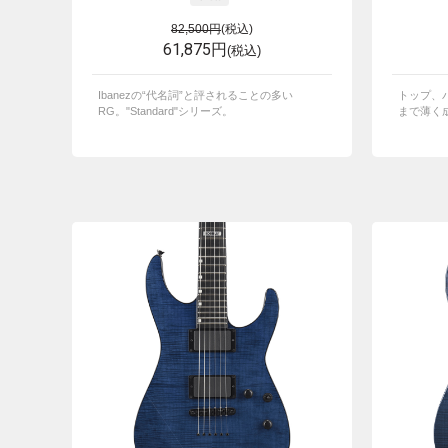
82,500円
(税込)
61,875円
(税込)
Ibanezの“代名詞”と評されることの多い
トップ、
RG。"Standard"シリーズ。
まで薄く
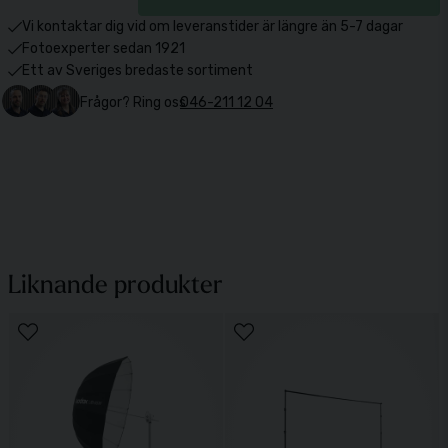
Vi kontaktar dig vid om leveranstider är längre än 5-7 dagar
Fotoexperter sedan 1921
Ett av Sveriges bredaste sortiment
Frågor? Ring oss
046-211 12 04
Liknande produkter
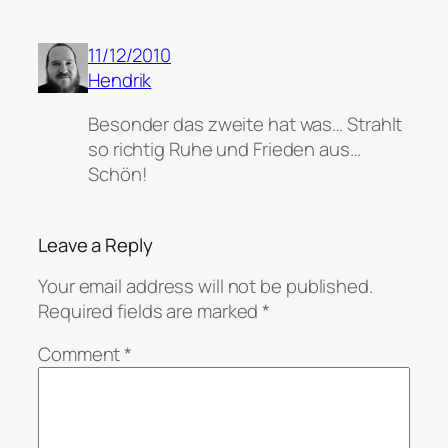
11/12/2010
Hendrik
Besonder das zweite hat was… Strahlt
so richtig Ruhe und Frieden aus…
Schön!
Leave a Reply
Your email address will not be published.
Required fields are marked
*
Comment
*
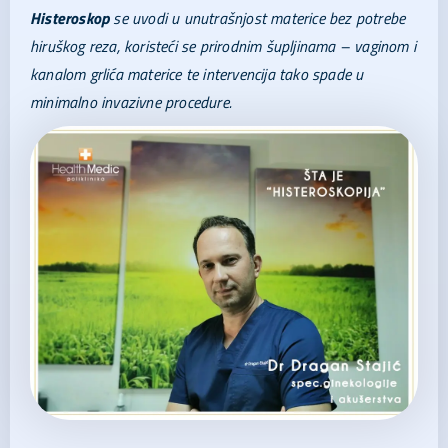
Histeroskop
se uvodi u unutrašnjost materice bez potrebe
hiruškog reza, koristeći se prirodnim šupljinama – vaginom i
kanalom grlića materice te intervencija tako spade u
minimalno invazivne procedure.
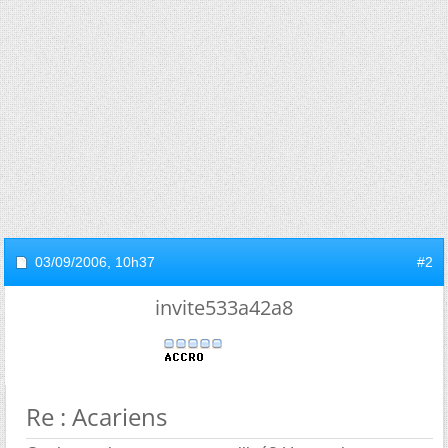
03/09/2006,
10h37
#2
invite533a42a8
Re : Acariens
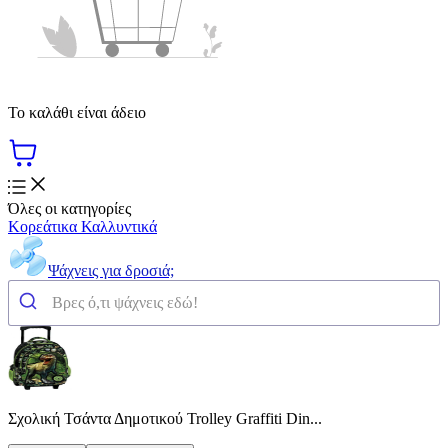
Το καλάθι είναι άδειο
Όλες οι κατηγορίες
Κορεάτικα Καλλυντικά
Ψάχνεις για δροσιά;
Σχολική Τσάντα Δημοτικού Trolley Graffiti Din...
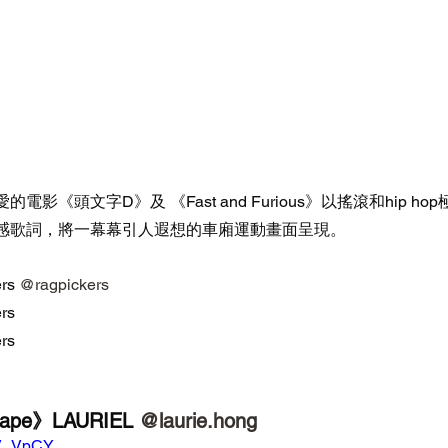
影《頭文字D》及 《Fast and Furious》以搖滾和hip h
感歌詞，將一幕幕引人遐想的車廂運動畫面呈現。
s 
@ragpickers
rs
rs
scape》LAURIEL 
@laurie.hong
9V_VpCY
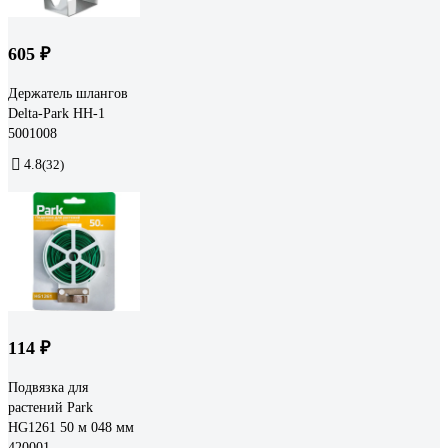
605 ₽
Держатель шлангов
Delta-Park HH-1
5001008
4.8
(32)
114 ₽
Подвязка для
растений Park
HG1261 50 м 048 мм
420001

**WHAT YOU WILL DO**
Every entry above needs to be duplicated exactly, without its images.

**FINISHED TASK**
82,500円
(税込)
61,875円
(税込)
Ibanezの“代名詞”と評されることの多い
トップ、
RG。"Standard"シリーズ。
まで薄く
Vi kontaktar dig vid om leveranstider är längre än 5-7 dagar
Fotoexperter sedan 1921
Ett av Sveriges bredaste sortiment
Frågor? Ring oss
046-211 12 04
Liknande produkter
11/12/2010
Hendrik
Besonder das zweite hat was… Strahlt
so richtig Ruhe und Frieden aus…
Schön!
Leave a Reply
Your email address will not be published.
Required fields are marked
*
Comment
*
Histeroskop
se uvodi u unutrašnjost materice bez potrebe
hiruškog reza, koristeći se prirodnim šupljinama – vaginom i
kanalom grlića materice te intervencija tako spade u
minimalno invazivne procedure.
03/09/2006,
10h37
#2
invite533a42a8
Re : Acariens
Το καλάθι είναι άδειο
Όλες οι κατηγορίες
Κορεάτικα Καλλυντικά
Ψάχνεις για δροσιά;
Σχολική Τσάντα Δημοτικού Trolley Graffiti Din...
影《頭文字D》及 《Fast and Furious》以搖滾和hip h
感歌詞，將一幕幕引人遐想的車廂運動畫面呈現。
s 
@ragpickers
rs
rs
scape》LAURIEL 
@laurie.hong
9V_VpCY
605 ₽
Держатель шлангов
Delta-Park HH-1
5001008
4.8
(32)
114 ₽
Подвязка для
растений Park
HG1261 50 м 048 мм
420001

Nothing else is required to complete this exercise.